Dead Reflections – Carol Weekes Review

Dead Reflections One novel, five short stories, two poems, this collection holds a looking glass that unhinges reality in the wee hours; roads that hold with needful, unloving arms; the miasma of damp, autumnal leaves that cling to your heels and follow you home, promising the whisper of darker things still yet to come as your eyes begin to close. Yes, this is horror, the creeping kind, the kind that lingers and sticks like tombstone mosses, promising cold, dark, ethereal depths. You will face your darkest reflections in the stories bound between these pages. May you delight in the shivers. Don’t forget to look over your shoulder; while you do, you won’t be watching the shadows to your periphery, or what waits just ahead in the nebulous dim, its teeth sharp, its intention deadly.

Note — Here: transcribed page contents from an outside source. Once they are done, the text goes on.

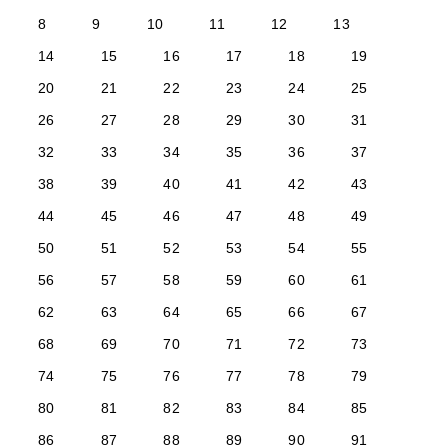
8
9
10
11
12
13
14
15
16
17
18
19
20
21
22
23
24
25
26
27
28
29
30
31
32
33
34
35
36
37
38
39
40
41
42
43
44
45
46
47
48
49
50
51
52
53
54
55
56
57
58
59
60
61
62
63
64
65
66
67
68
69
70
71
72
73
74
75
76
77
78
79
80
81
82
83
84
85
86
87
88
89
90
91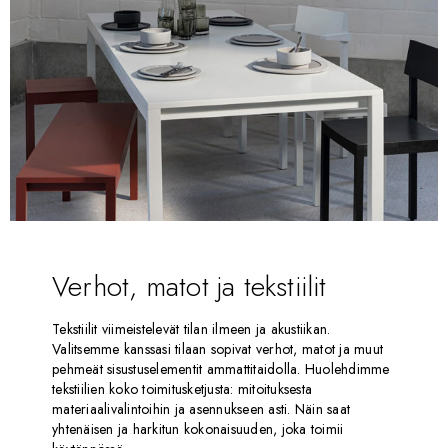
Verhot, matot ja tekstiilit
Tekstiilit viimeistelevät tilan ilmeen ja akustiikan.
Valitsemme kanssasi tilaan sopivat verhot, matot ja muut
pehmeät sisustuselementit ammattitaidolla. Huolehdimme
tekstiilien koko toimitusketjusta: mitoituksesta
materiaalivalintoihin ja asennukseen asti. Näin saat
yhtenäisen ja harkitun kokonaisuuden, joka toimii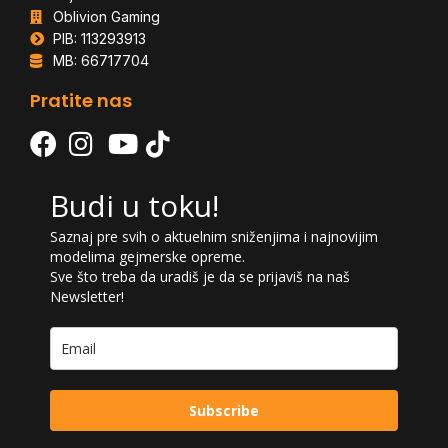
Oblivion Gaming
PIB: 113293913
MB: 66717704
Pratite nas
Budi u toku!
Saznaj pre svih o aktuelnim sniženjima i najnovijim
modelima gejmerske opreme.
Sve što treba da uradiš je da se prijaviš na naš
Newsletter!
Subscribe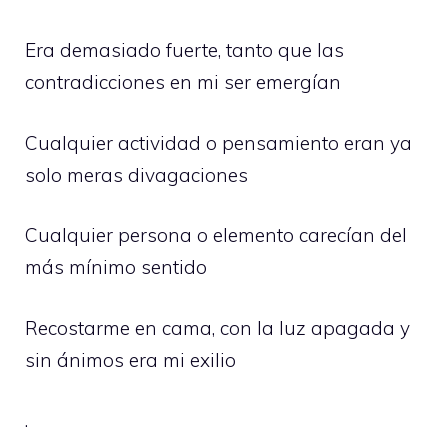
Era demasiado fuerte, tanto que las
contradicciones en mi ser emergían
Cualquier actividad o pensamiento eran ya
solo meras divagaciones
Cualquier persona o elemento carecían del
más mínimo sentido
Recostarme en cama, con la luz apagada y
sin ánimos era mi exilio
.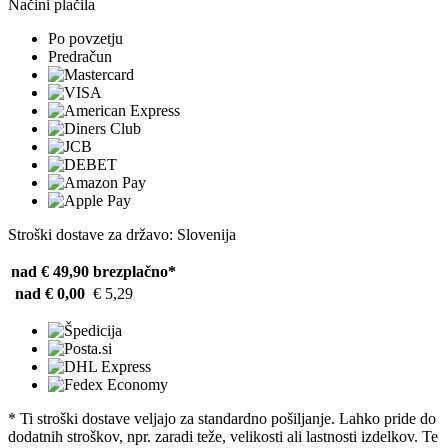
Načini plačila
Po povzetju
Predračun
Stroški dostave za državo: Slovenija
nad € 49,90
brezplačno*
nad € 0,00
€ 5,29
* Ti stroški dostave veljajo za standardno pošiljanje. Lahko pride do
dodatnih stroškov, npr. zaradi teže, velikosti ali lastnosti izdelkov. Te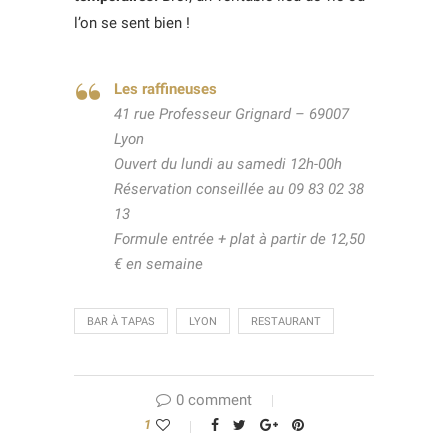
l’on se sent bien !
Les raffineuses
41 rue Professeur Grignard – 69007
Lyon
Ouvert du lundi au samedi 12h-00h
Réservation conseillée au 09 83 02 38
13
Formule entrée + plat à partir de 12,50
€ en semaine
BAR À TAPAS
LYON
RESTAURANT
0 comment
1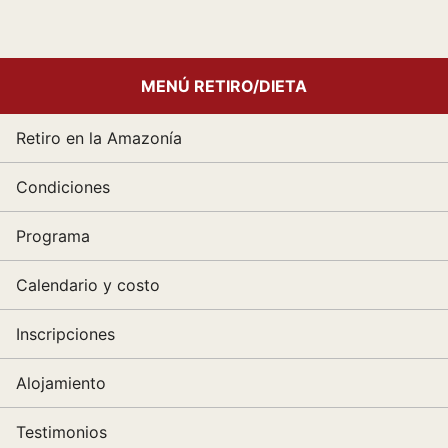
MENÚ RETIRO/DIETA
Retiro en la Amazonía
Condiciones
Programa
Calendario y costo
Inscripciones
Alojamiento
Testimonios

I really enjoyed this collection of horror stories. Technically, this book contains one short novel, five short stories, and two poems. All of these were very well-written and drew me in immediately.

The collection starts off with the novel, Dead Reflections, which is a creepy story of an old house with a very mysterious mirror.  The whole atmosphere is so foreboding and chilling that I couldn’t help but want to know what happened next. I found myself rushing through the novel to find out the ending. My only qualm was that the main character was a child, and I’m usually not a fan of books centered around kids.

The short stories were all very different from each other, but they were all extremely interesting and some of them were very haunting. One thing I quickly realized is that Carol Weekes doesn’t believe in happy endings. They all set up an atmosphere of fear and mystery, and I really enjoyed reading all of them.

Another successful book by Journalstone. Carol Weekes is a great new addition to the horror genre.